I just want to post a disclaimer about volunteering abroad. I see a lot of negative posts online these days about volunteers that 1) exploit communities abroad, 2) just do it for themselves and don’t make an actual impact, 3) do it just for the pictures, and 4) make bonds with these children and then leave them with a feeling of abandonment. First of all, don’t knock it until you try it, because chances are if you’re reading/writing one of those articles you’ve never volunteered abroad. 

  1. I don’t exploit the resources available in Guatemala any more than the next person. Like a normal Guatemalan, I walk to the market, take the chicken bus (which by the way, aren’t extremely safe but the one I take to Santa Maria is on a safe route since there are stops with armed guards), pay the appropriate amount of Quetzales, and get off the stop at Santa Maria like everyone else. I sit next to elderly Guatemalan women with their woven goods to sell for the day, and next to young Guatemalan women breastfeeding their babies (also let me mention that this happened to me once while cuddled up next to a woman in a two seater on a miniature school bus). So no, I’m not taking a private car or anything that’s out of the average, I’m behaving just like a local. And yes, I am using some of the resources offered by the tourist industry on the weekends which is by nature exploitative, but it is honestly inevitable. And if the tourist industry helps expand the economy here and increase the standard of living for Guatemalans, I’m all for it. 
  2. Yeah, obviously the work I’m doing here makes me feel a bit better about myself but that’s not the reason why I’m doing it. And if you can find one purely selfless action in life that doesn’t benefit yourself at all please let me know. Yes I’m only going to be at Jardin de Amor for a month, but when I leave, another volunteer will come, then another and another.  The girl before me let me know what she covered and I’m picking up from there. And I’ll do the same with the next volunteer.  

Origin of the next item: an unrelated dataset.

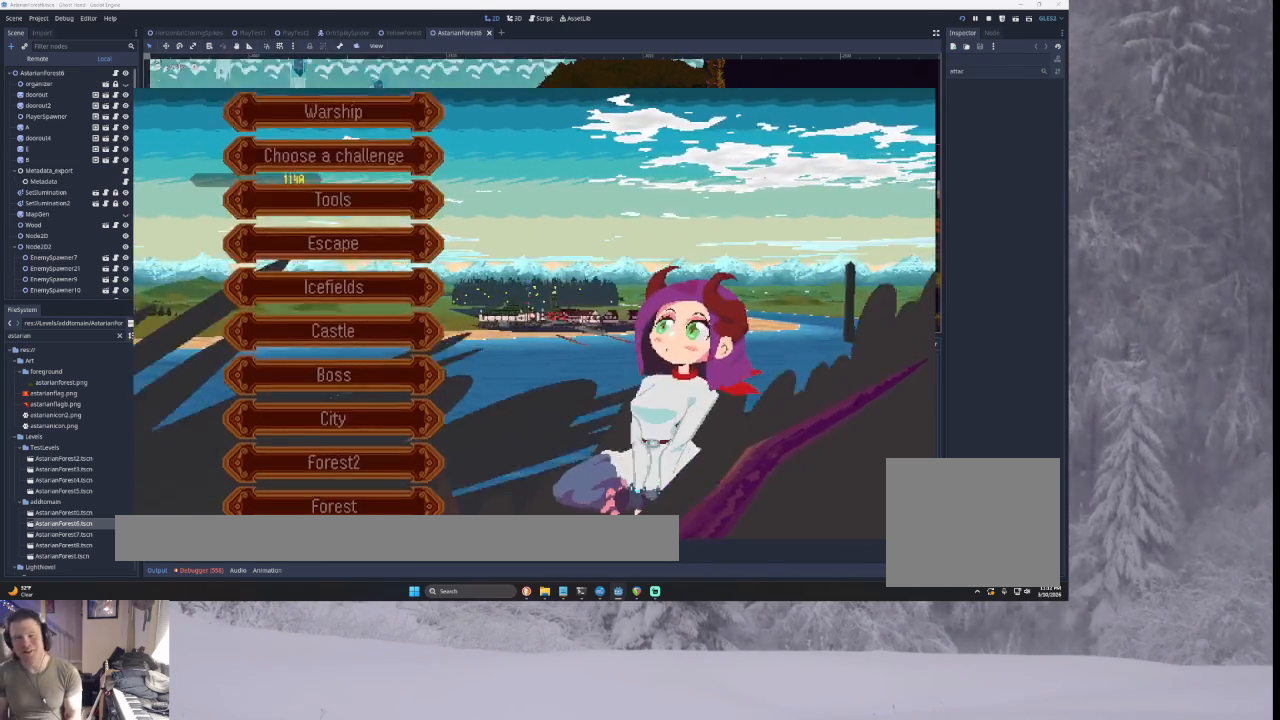
{"buttons": [], "left_stick": "center", "right_stick": "center", "events": [[33, "CROSS", "up"], [67, "SQUARE", "up"], [200, "left_stick", "down"], [300, "left_stick", "center"], [400, "left_stick", "down"], [500, "left_stick", "center"]]}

  3. Obviously I’m going to take pictures because the kids I work with are the absolutely cutest kids I have ever met (sorry to all the kids that I babysit and teach swim lessons to, I still love you guys too). I think it’s important to take pictures so I can look back and remember how great this trip was, how promising all of the children were, and not to mention also to post here. People take pictures to preserve memories, so that’s what I’m doing. If you think it’s to brag about what I’m doing or get attention, that’s fine. There’s clearly something else going on with you that has caused you to think that way. And honestly, since these kids are so cute I’m attempting to use pathos to entice you to donate. And also, whenever I take photos of the kids, its always because theyre screaming “¿Seño Kara, puede tomar un foto?!!!” And most of the time I let them take the photos even though most of them end up with a thumb in the corner of the frame, but whatcha gonna do.
  4. Believe me, I’m going to be so sad when I have to leave and I’m sure the children will be too. Most of these children don’t have a strong connection with their parents since they have to work so much, so they definitely really look up to me. And I know that it may negatively impact many of them when I leave, but does that mean I should deprive them of EVER having a relationship with an adult by just never coming? Is it better for them to not have any exposure to a role model at all? My vote is no, because as I’ve mentioned, when I leave, another volunteer will come for them to look up to. The program I found Jardin de Amor through, Maximo Nivel (which has programs in several Latin American countries and if you’re interested you should visit their website because they’re great) is going to be sending more volunteers when I leave because of the partnership they have with the school. So if you think it’s better for these kids to never have a role model, you need to reevaluate. I wish I could stay longer and make a bigger impact, but I’m not really at the point in my life where I’m ready to up and move to another country.

Obviously all of the points above are not true for everyone, but they are overwhelmingly true for me.